Water is a vital resource for all living organisms and its significance in enhancing agricultural practices and productivity especially in a country like Nigeria, cannot be overstated.
From aquaculture to irrigation farming and livestock production, Nigeria’s economy relies heavily on agriculture for the livelihoods of millions and making efficient water management remains crucial to achieving sustainable development, food security, and poverty alleviation.
Don’t forget that already Nigeria is blessed with diverse water resources such as rivers, lakes, and underground aquifers. However, inefficient water management practices have led to significant challenges for the agriculture sector.
No doubt that no country that is serious to achieve zero hunger for its citizens should undermine the potential of harnessing water resources especially in the face climate change, including erratic rainfall patterns, droughts, and flooding. These factors have impacted crop yields, livestock production and ultimately jeopardise food security for millions of Nigerians.
President Bola Tinubu, has already identified the significance of water resources when he declared state of emergency on food security and added that “There must be an urgent synergy between the Ministry of Agriculture and the Ministry of Water Resources to ensure adequate irrigation of farmlands and to guarantee that food is produced all year round.”
Even at global level, the United Nations has also recognised the benefits of harnessing water resources for sustainable agriculture. This year’s theme of World Food Day celebrated last week is dedicated to “Water is life, water is food. Leave no one behind,” which highlighted the importance of water for food production and food security, especially in the face of climate change, population growth, and water scarcity.
According to the Food and Agriculture Organisation of the United (FAO ) countries need both national and regional designs, investment in innovative, efficient water management practices, including in modern irrigation and storage technologies and science-based solutions to address water scarcity and harnessing flooding; so that they can build a water-saving and resilient society, including through managing more effectively the water-food-energy nexus.
FAO director-general Dr QU Dongyu, who spoke at event to mark the 2023 World Food Day, said that all actors must be on board and do more, together, with all the various actors making their distinct, yet interrelated contributions.
He said countries need to produce more food with less water, while restoring land and water systems and ensuring equitable access to water, and increased resilience to extreme weather events.
The UN agency also urged governments to design science- and evidence-based policies that capitalise on data and innovation, and coordinate across sectors to plan and manage water better.
“Governments need to design science- and evidence-based policies that capitalise on data and innovation, and coordinate across sectors to plan and manage water better. Water, energy and food are inextricably linked, and for policies to be successful, it’s important they manage often-competing interests without compromising the health of our ecosystems,” he said.

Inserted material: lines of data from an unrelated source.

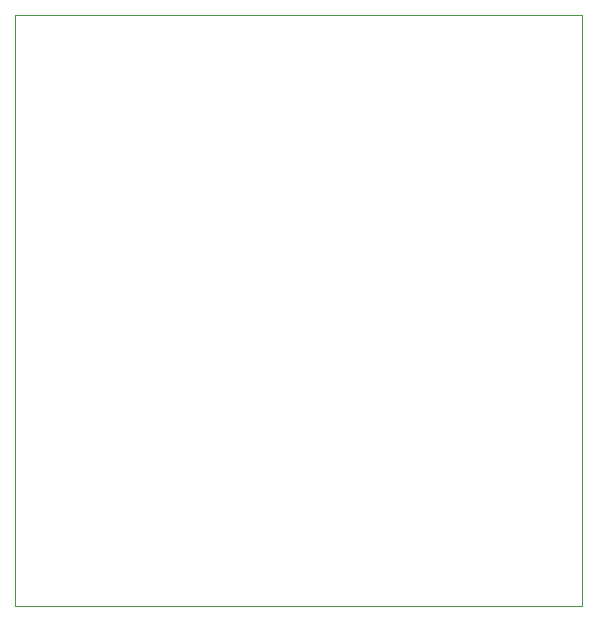
<source format=gbr>
%TF.GenerationSoftware,KiCad,Pcbnew,6.99.0-unknown-e4798199c6~148~ubuntu20.04.1*%
%TF.CreationDate,2022-06-12T18:05:56+02:00*%
%TF.ProjectId,MTRON_PCB,4d54524f-4e5f-4504-9342-2e6b69636164,rev?*%
%TF.SameCoordinates,Original*%
%TF.FileFunction,Profile,NP*%
%FSLAX46Y46*%
G04 Gerber Fmt 4.6, Leading zero omitted, Abs format (unit mm)*
G04 Created by KiCad (PCBNEW 6.99.0-unknown-e4798199c6~148~ubuntu20.04.1) date 2022-06-12 18:05:56*
%MOMM*%
%LPD*%
G01*
G04 APERTURE LIST*
%TA.AperFunction,Profile*%
%ADD10C,0.100000*%
%TD*%
G04 APERTURE END LIST*
D10*
X117000000Y-65500000D02*
X165000000Y-65500000D01*
X165000000Y-65500000D02*
X165000000Y-115500000D01*
X165000000Y-115500000D02*
X117000000Y-115500000D01*
X117000000Y-115500000D02*
X117000000Y-65500000D01*
M02*

</source>
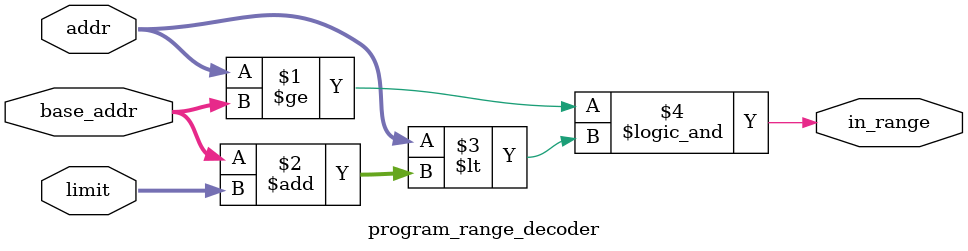
<source format=sv>
module program_range_decoder(
    input [7:0] addr,
    input [7:0] base_addr,
    input [7:0] limit,
    output in_range
);
    assign in_range = (addr >= base_addr) && (addr < (base_addr + limit));
endmodule
</source>
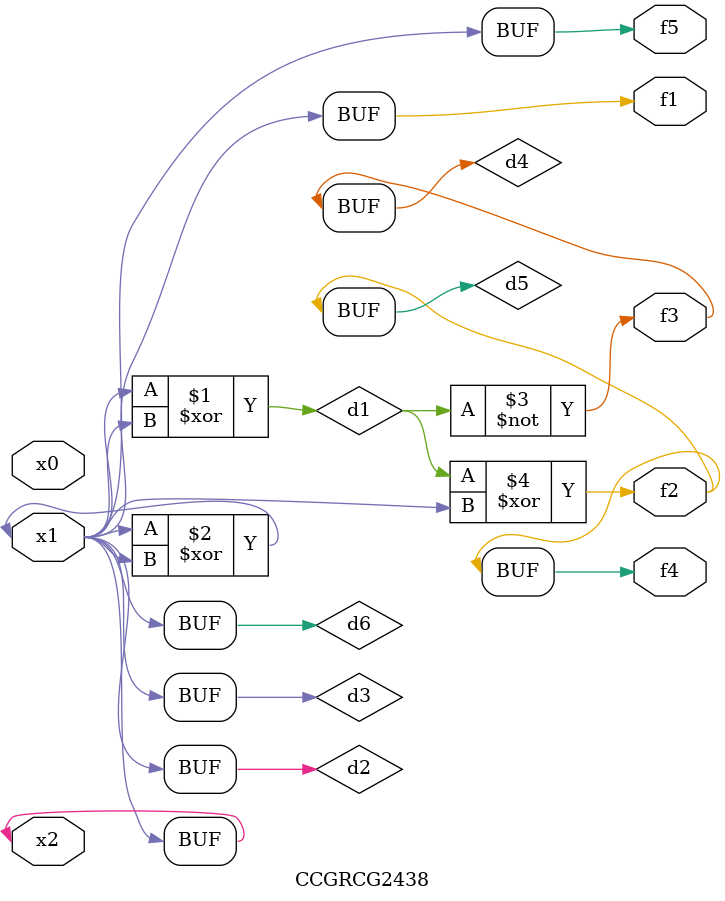
<source format=v>
module CCGRCG2438(
	input x0, x1, x2,
	output f1, f2, f3, f4, f5
);

	wire d1, d2, d3, d4, d5, d6;

	xor (d1, x1, x2);
	buf (d2, x1, x2);
	xor (d3, x1, x2);
	nor (d4, d1);
	xor (d5, d1, d2);
	buf (d6, d2, d3);
	assign f1 = d6;
	assign f2 = d5;
	assign f3 = d4;
	assign f4 = d5;
	assign f5 = d6;
endmodule

</source>
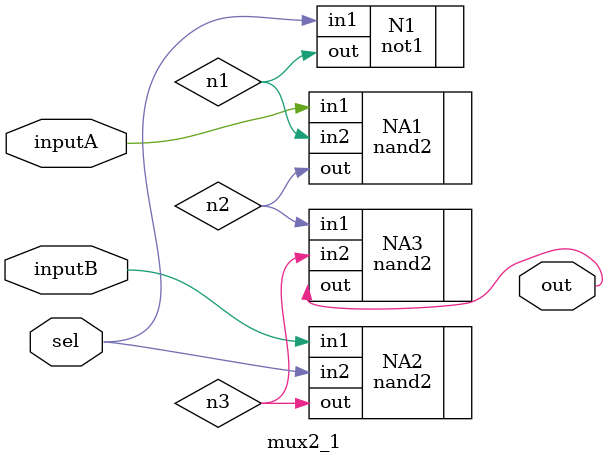
<source format=v>
/*
    CS/ECE 552 Spring '23
    Homework #1, Problem 1
	Authors: Yeon Jae Cho
    Group: 18
    2-1 mux template
*/
`default_nettype none
module mux2_1(out, inputA, inputB, sel);
    output wire  out;
    input wire  inputA, inputB;
    input wire  sel;

    // YOUR CODE HERE
wire n1, n2, n3;

not1 N1(.in1(sel), .out(n1));

nand2 NA1(.in1(inputA), .in2(n1), .out(n2));
nand2 NA2(.in1(inputB), .in2(sel), .out(n3));

nand2 NA3(.in1(n2), .in2(n3), .out(out));

    
endmodule
`default_nettype wire

</source>
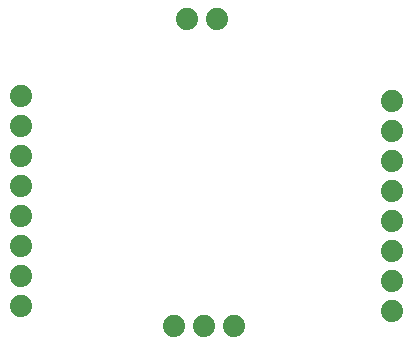
<source format=gbr>
G04 EAGLE Gerber RS-274X export*
G75*
%MOMM*%
%FSLAX34Y34*%
%LPD*%
%INBottom Copper*%
%IPPOS*%
%AMOC8*
5,1,8,0,0,1.08239X$1,22.5*%
G01*
%ADD10C,1.879600*%


D10*
X183300Y299800D03*
X208700Y299800D03*
X223200Y40200D03*
X197800Y40200D03*
X172400Y40200D03*
X42620Y56570D03*
X42620Y81970D03*
X42620Y107370D03*
X42620Y132770D03*
X42620Y158170D03*
X42620Y183570D03*
X42620Y208970D03*
X42620Y234370D03*
X356700Y230200D03*
X356700Y204800D03*
X356700Y179400D03*
X356700Y154000D03*
X356700Y128600D03*
X356700Y103200D03*
X356700Y77800D03*
X356700Y52400D03*
M02*

</source>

One of the primary challenges in managing water resources for sustainable agriculture in Nigeria is water scarcity. In many rural areas, farmers largely depend on rainfall for irrigation, limiting agricultural activities to specific seasons.
To combat this, there is a need for the construction and rehabilitation of irrigation infrastructure, such as dams and reservoirs, which can store water during the rainy season and be used for year-round cultivation.
According to the minister of agriculture and food security, Abubakar Kyari water is essential for food production and food security, especially in the face of climate change.
Kyari stated that the ministry has commenced collaboration with the Federal Ministry of Water Resources to harness all water resources available, including river basins, dams around irrigable lands and other wetlands for multiple cropping cycle.
He said the federal government will begin the 2023-2024 dry-season farming with priority crops including wheat, rice, maize and cassava with aggressive sustainable plan for up-scaling and replicating same for other crops, livestock and fisheries across the federation.
“The theme of this year’s WFD commemoration is apt and timely for Nigeria, this renewed synergy and cooperation between our two ministries as started yielding results as assessment and operational appraisal visits to the River Basin Development Authorities as begun in earnest and would be deployed for the 2023/2024 dry-season of the federal government in conjunction with states and local government,” the minister said.
Overall, efficient management of Nigeria’s water resources for sustainable agriculture is essential to enhance food security, reduce poverty, and stimulate economic growth.
By addressing water scarcity, inadequate access, promoting efficient water use, and investing in research and innovation, Nigeria can unlock its agricultural potential and pave the way for a prosperous future. It is crucial for stakeholders, including the government, farmers, researchers, and communities, to work together to safeguard this precious resource for present and future generations.